Cardinal ist ein Roboterarm, der Pakete mit einem Gewicht von bis zu 50 Pfund dicht und in einer an Tetris erinnernden Weise in Wagen lädt. Sparrow ist ein robotisches System, das Mitarbeitende unterstützt, die Artikel für Kundenbestellungen zusammenstellen. Der Arm nimmt einzelne Artikel aus Behältern auf und bewegt sie in bestimmte Totes, damit Mitarbeitende sie vor dem Verpacken weiterverarbeiten können. Er kann Pakete mit bis zu 12 Pfund anheben und nutzt Computer Vision sowie KI, um den richtigen Artikel zu erkennen und in das passende Tote zu legen.
Anfang Juni kündigte Amazon an, im Rahmen eines Modernisierungsplans im Volumen von 10 Milliarden Dollar drei Arten neuer Roboter in seinen europäischen Fulfillment-Zentren zu installieren.
Amazon konnte steigende Transportkosten, die durch Kraftstoffinflation infolge des Iran-Kriegs und höhere Lkw-Raten getrieben wurden, teilweise durch einen im April eingeführten Kraftstoff- und Logistikzuschlag für Fulfillment by Amazon-Kunden ausgleichen, sagte Olsavsky.
"Mit Blick nach vorn sehen wir bedeutende Möglichkeiten, die Produktivität in unserem globalen Fulfillment-Netzwerk weiter zu steigern und gleichzeitig die Messlatte bei der Liefergeschwindigkeit weiter anzuheben. Auch wenn die operative Marge schwanken kann und der Fortschritt nicht immer linear verläuft, verfolgen wir einen gezielten Ansatz, um eine nachhaltige langfristige Verbesserung unserer Kosten pro bedientem Auftrag zu erreichen", sagte er.
Viele Händler überdenken derzeit die Gleichung rund um die Liefergeschwindigkeit und setzen darauf, dass die meisten Kunden mit planbaren Lieferzeiten zufrieden sein werden.

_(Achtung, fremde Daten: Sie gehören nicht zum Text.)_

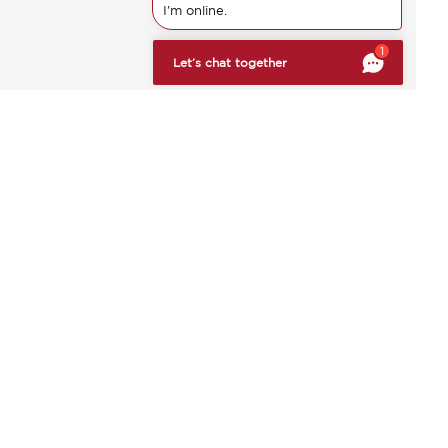
I'm online.
bte si svá preference a kontrolujte, jak jsou vaše informace z
1
Let’s chat together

"Seit Jahren betrachten Einzelhändler schnelleren Versand als den Weg, um mit Amazon zu konkurrieren. Diese Strategie lässt sich immer schwerer rechtfertigen, da die Fulfillment-Kosten steigen und die Logistiknetzwerke fragmentierter werden. Amazon verfügt über die Größe und die logistische Infrastruktur, um steigende Fulfillment- und Lieferkosten aufzufangen, doch die meisten Einzelhändler haben diesen Vorteil nicht. Marken müssen nicht die Liefergeschwindigkeit der Branchenriesen erreichen; sie müssen sich darauf konzentrieren, den Kunden einen Grund zu geben, nach dem Versand des Pakets wiederzukommen", sagte Eric Kobe, CEO von Route, einer Post-Purchase-Tech-Plattform, per E-Mail.
Die Aktie von Amazon sprang am Freitag bis zum Mittag um 15% nach oben, da Cloud-Services überdurchschnittliche Gewinnzuwächse lieferten. Amazon Web Services erzielte im zweiten Quartal einen Umsatz von 42 Milliarden Dollar. Insgesamt meldete Amazon ein Plus von 20% beim Nettoumsatz auf 200,6 Milliarden Dollar. Das operative Ergebnis betrug 27,5 Milliarden Dollar und lag damit 43% über dem Vorjahreswert.